I am trying to calculate a rolling/moving average by month. For example, using the economics data from the ggplot2 package, I want to construct an accompanying time series that represents the 3-year rolling average of each month.
library(ggplot2)
df = economics
df$month = as.POSIXlt(df$date)$mon+1
I get exactly what I want when I split into monthly data manually:
library(zoo)
df.test = subset(df, month==1)
df.test$uempmed.ma = rollapply(df.test$unemploy, width=3, FUN=mean, na.rm=T,
fill=NA, align="right")
head(df.test)
date pce pop psavert uempmed unemploy year month uempmed.ma
8 1968-01-31 534.7 199920 9.5 4.5 3001 1968 1 NA
20 1969-01-31 590.2 201881 6.5 4.9 2692 1969 1 NA
32 1970-01-31 635.7 204008 8.1 4.5 3453 1970 1 3048.667
44 1971-01-31 681.3 206668 9.9 6.3 4903 1971 1 3682.667
56 1972-01-31 738.4 209061 9.4 6.6 4928 1972 1 4428.000
68 1973-01-31 828.5 211120 9.5 5.2 4452 1973 1 4761.000
But, when I try to use the plyr package to do all months simultaneously ....
library(plyr)
df2 = ddply(df, .(month), mutate,
uempmed.ma = rollapply(df$uempmed, 3, FUN=mean, na.rm=T,
fill=NA, align="right")
)
....the following error is returned:
Error: wrong result size (478), expected 40 or 1
I know this should be fairly easy but, I am stumped.

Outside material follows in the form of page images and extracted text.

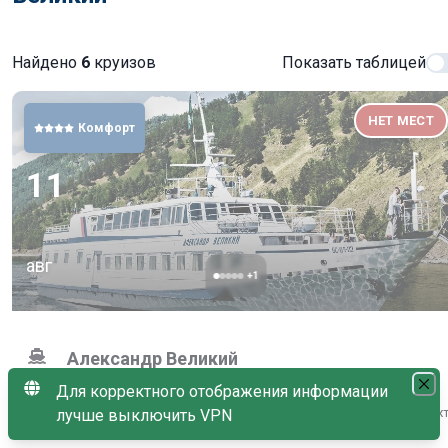
Найдено
6
круизов
Показать таблицей
НЕТ МЕСТ
Комфорт
11
авг
+
1
Александр Великий
Нет в продаже
Для корректного отображения информации
Иркутск (Листвянка) → остров Огой → остров Ольхон → бух
лучше выключить VPN
Академическая → бухта Бабушка → Иркутск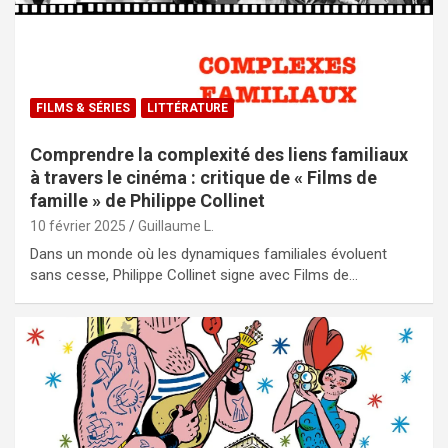
FILMS & SÉRIES
LITTÉRATURE
Comprendre la complexité des liens familiaux
à travers le cinéma : critique de « Films de
famille » de Philippe Collinet
10 février 2025
Guillaume L.
Dans un monde où les dynamiques familiales évoluent
sans cesse, Philippe Collinet signe avec Films de…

Ultimately, I want the moving average series (i.e. uempmed.ma) to be lagged -- That is, not include the current year in the calculation. For example, the value for 1971-01-31 from above should be the average of uempmed for the 1968-01-31, 1969-01-31, and 1970-01-31 time periods.
Any assistance would be greatly appreciated.